対策としては①順番に当てるように抗議する②変なところで当てられないように祈るというのが考えられます

と、ここまでソクラテスメソッドについて多少否定的な書き振りで書きましたが、ソクラテスメソッドが完全に悪いものだというわけではありません。

学部だとどうしてもゼミや自主ゼミ(なお、僕が運営している「みんなでオンライン自主ゼミ」では自主ゼミメンバーを募集することができます!)、予備試験口述試験以外で法的な議論を口頭で行う機会はなかなかありません。しかし、ロースクールでは教授や法曹実務家と法的議論をすることができ、これはかなり貴重な機会だと思います。また、同様に法曹を目指す同級生ないしライバルの受け答えを聞いて受験生の相場感を図ったり、またモチベーションを高めることができます。実際、凄まじく出来るロー生もいて刺激を受けることがありました。

また、上手く答えられると気分がいいというメリットもあります笑

ただ、上記のメリットがあるとしても、ソクラテスメソッド中心のロースクール生活を送っているだけだと予備試験、司法試験への対策としては不十分だと思います。

口頭で応える力と文章で答える力というのは必ずしも一致しません。もし、司法試験や予備試験に早いうちに確実に合格したい、そしてそれが当面の最優先事項だというロースクール生がいれば、予習の負担を出来るだけ軽くする方向に力を入れるべきです。確かにソクラテスメソッドは答えられれば楽しいですし、それ自体の有用性は否定しませんが、司法試験は書面で評価される以上、司法試験対策としては問題を解くこと、特に文章を書くことを中心に据えるべきです。

ソクラテスメソッドがあり、答えられないと恥ずかしいから予習するというのは本末転倒です。

ソクラテスメソッドに対応できないとしても、デメリットは恥ずかしいというだけです。一方、司法試験に対応できる見込みも立っていないのにロースクールの勉強(特に予習)に時間をかけすぎることはリスクが大きいです。

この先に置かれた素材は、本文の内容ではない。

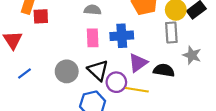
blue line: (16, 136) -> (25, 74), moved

また、個人的な感覚としても司法試験の合否のみならずロースクールの成績ですら質疑応答の出来との相関関係は大きくないと思います。

期末試験が事例問題であれば、予備試験、司法試験での答案作成力が割とそのまま反映されます(もちろん、授業で扱っているが予備試験、司法試験では出題されにくい箇所を出すのが好きな先生であったり、特殊な出題形式の先生もいますので過去問を見て個別に判断する必要があります)

私自身、ローで成績優秀者の表彰を受ける程度の成績は取っていましたが、これはローの授業の予習を頑張ったからではなく、予備試験の勉強を頑張ったおかげで向上した答案作成力によるものだと感じます。

結局はローの予習やソクラテスメソッドにどれだけ力を入れるかは、恥をかきたくないとか、プライドといった気持ちの問題が多くの占めるのであって、司法試験や予備試験に合格するという観点からすれば特に役に立つものでもありません(間接的に役立つことも稀にあるかもしれませんが、少なくとも直接的には役立たず、また役に立ったという実感はありません(無意識のうちに役に立っているという可能性もあるかもしれませんが基本的には予備校に通っていれば予備校で十分合格でき、またそちらの方が近道という感覚です)。もちろん、試験との関係で、という意味であり、実務に出てから役に立つのかもしれませんが、これはまだ実務に出ていないのでわかりません)

もちろん、ローでの勉強やソクラテスメソッドを完全に否定するつもりもありませんが、特に予習と試験勉強のバランスに苦しんでいる人が多いのではないかと思い、書いてみました。本来の目的を見失うことなく、自分にとっての優先事項を意識することが大切だと思います。